Oscar Actors: Fonda, Henry–Screen Image–Ordinary People, Quiet Farmers

Henry Fonda’s screen image relied heavily of his physical appearance, which went beyond being a handsome leading man,

Physical Attributes:

Henry Fonda was tall (6 and 1) and lanky, and he had grace.

His voice had an “unmistakably Midwestern drawl, as quiet, dry, and flat as the plains themselves.”

Of all the screen actors, Fonda and John Wayne had the most typically American faces.

Fonda’s steady, intense, blue-eyed gaze was slightly melancholy, obviously thoughtful, and expressive of deep concern.

Fonda became the screen personification of the American farmer-pioneer with his very screen debut, The Farmer Takes a Wife, in 1935.  In this romantic drama, set in the 1920s, he plays a farmer whose sole wish is to work the land and live peacefully with his wife, played by Janet Gaynor.

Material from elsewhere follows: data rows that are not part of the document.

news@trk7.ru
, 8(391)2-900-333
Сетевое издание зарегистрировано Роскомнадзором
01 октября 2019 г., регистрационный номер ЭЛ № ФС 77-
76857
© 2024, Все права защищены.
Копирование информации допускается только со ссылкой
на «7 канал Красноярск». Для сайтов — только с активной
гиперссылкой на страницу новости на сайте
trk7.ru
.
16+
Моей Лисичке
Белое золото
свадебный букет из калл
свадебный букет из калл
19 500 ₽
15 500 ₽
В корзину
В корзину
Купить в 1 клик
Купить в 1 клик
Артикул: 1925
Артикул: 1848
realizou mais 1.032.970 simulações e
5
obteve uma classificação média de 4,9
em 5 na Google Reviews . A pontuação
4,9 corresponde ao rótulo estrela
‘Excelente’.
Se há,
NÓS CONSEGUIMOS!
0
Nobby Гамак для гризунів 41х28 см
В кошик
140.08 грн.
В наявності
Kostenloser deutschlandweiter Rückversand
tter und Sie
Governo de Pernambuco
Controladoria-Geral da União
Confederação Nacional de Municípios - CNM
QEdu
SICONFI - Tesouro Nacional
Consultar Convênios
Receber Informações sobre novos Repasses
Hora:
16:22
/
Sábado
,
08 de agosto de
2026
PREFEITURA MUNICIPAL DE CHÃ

Later on, Fonda played a fighting pioneer in the pre-Independence era in John Ford’s Drums Along the Mohawk,

He was a farmer fighting social injustice in the powerful film version of Steinbeck’s The Grapes of Wrath, rendering what his arguably his strongest–and most memorable–screen performance.

Fonda continued to symbolized the ordinary American soldier in Mister Roberts, and fought for basic American ideals, such as trial by a fair, democratic jury in Sidney Lumet’s Twelve Angry Men.

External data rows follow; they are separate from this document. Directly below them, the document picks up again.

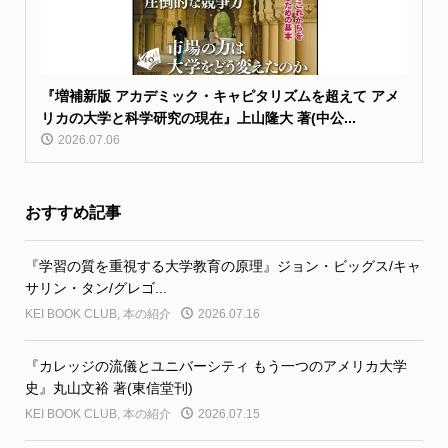
『増補新版 アカデミック・キャピタリズムを超えて アメ
リカの大学と科学研究の現在』上山隆大 著(中公...
2026.07.06
おすすめ記事
『学習の質を重視する大学教育の原理』ジョン・ビッグス/キャ
サリン・タン/グレゴ...
KEI BOOK CLUB
,
本の紹介
2026.07.16
『カレッジの流儀とユニバーシティ もう一つのアメリカ大学
史』丸山文裕 著(東信堂刊)
KEI BOOK CLUB
,
本の紹介
2026.07.15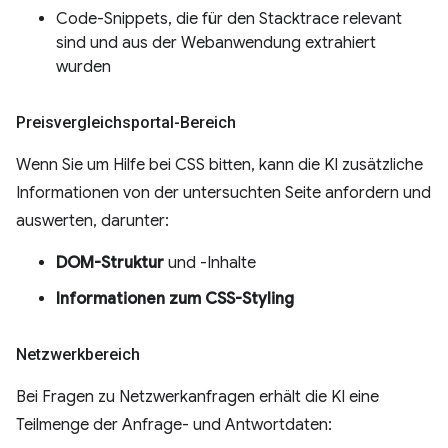
Code-Snippets, die für den Stacktrace relevant
sind und aus der Webanwendung extrahiert
wurden
Preisvergleichsportal-Bereich
Wenn Sie um Hilfe bei CSS bitten, kann die KI zusätzliche
Informationen von der untersuchten Seite anfordern und
auswerten, darunter:
DOM-Struktur
und -Inhalte
Informationen zum CSS-Styling
Netzwerkbereich
Bei Fragen zu Netzwerkanfragen erhält die KI eine
Teilmenge der Anfrage- und Antwortdaten: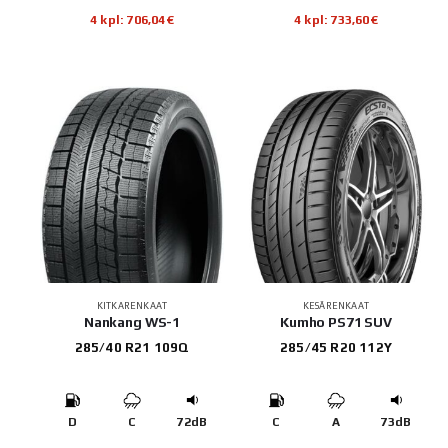
4 kpl: 706,04€
4 kpl: 733,60€
KITKARENKAAT
KESÄRENKAAT
Nankang WS-1
Kumho PS71 SUV
285/40 R21 109Q
285/45 R20 112Y
D
C
72dB
C
A
73dB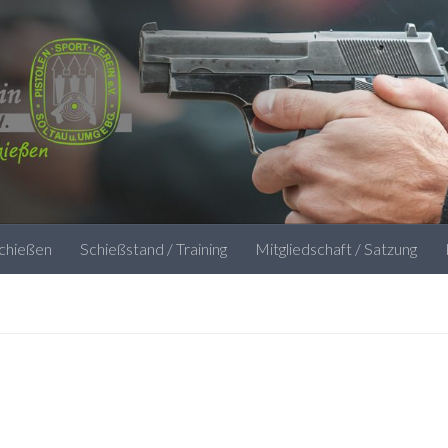
schießen
Schießstand / Training
Mitgliedschaft / Satzung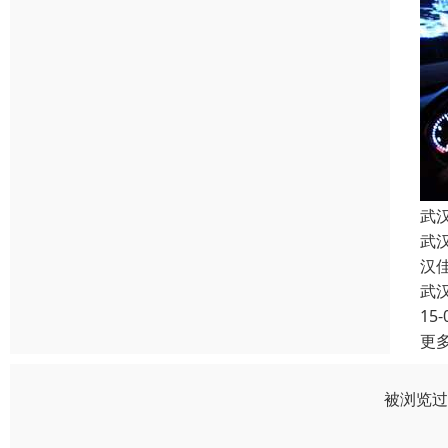
武
武
汉
武
15-
更
被浏览过 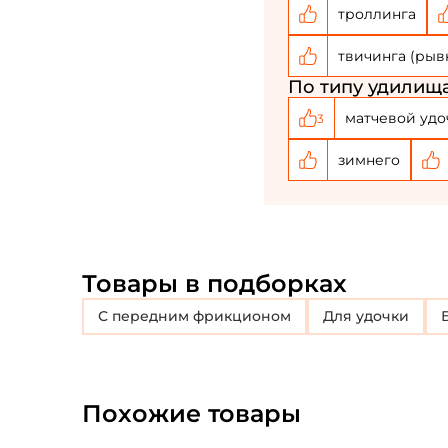
троллинга
твичинга (рыв
По типу удилища
матчевой удо
3
зимнего
Товары в подборках
с передним фрикционом
Для удочки
Похожие товары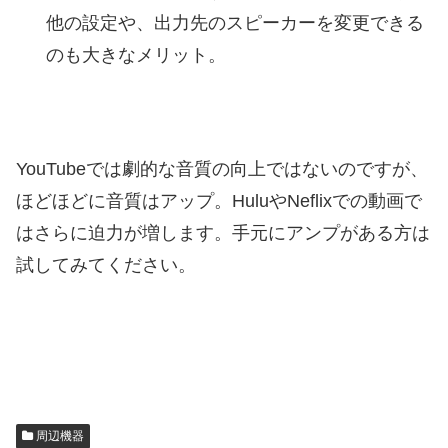
他の設定や、出力先のスピーカーを変更できる
のも大きなメリット。
YouTubeでは劇的な音質の向上ではないのですが、
ほどほどに音質はアップ。HuluやNeflixでの動画で
はさらに迫力が増します。手元にアンプがある方は
試してみてください。
周辺機器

Other male stars of Fonda’s generation, such as John Wayne and Jimmy Stewart, also established reputations by playing sympathetic roles, to the point of being severely circumscribed by what the public was willing–and unwilling–to accept.

Fonda played few villainous roles until the last decade of his career; his earlier portrayal of the outlaw Frank James, in two Westerns, was whitewashed and even glamorized.

Fonda in fact was much more convincing as an innocent man accused of murder in Fritz Lang’s You Only Live Once, and he gave a memorable performance in Hitchcock’s The Wrong Man, as Manny Balestrero, the honest musician who was mistakenly identified as a hold-up man.

Like John Wayne, his portrayal of villains or criminals was an occasional departure, an exception.  However, as British film critic Philip French has pointed out that  the casting of Fonda and Wayne in villainous roles has signified different meanings: “When Wayne is cast as a criminal, there is usually a suggestion that something is wrong with the law in a local, easily resolved way; when Fonda is cast as an outlaw, the implication is that there’s something basically wrong with society.”  This differential reading of Wayne and Fonda’s roles attests to the immense power of their respective screen personas.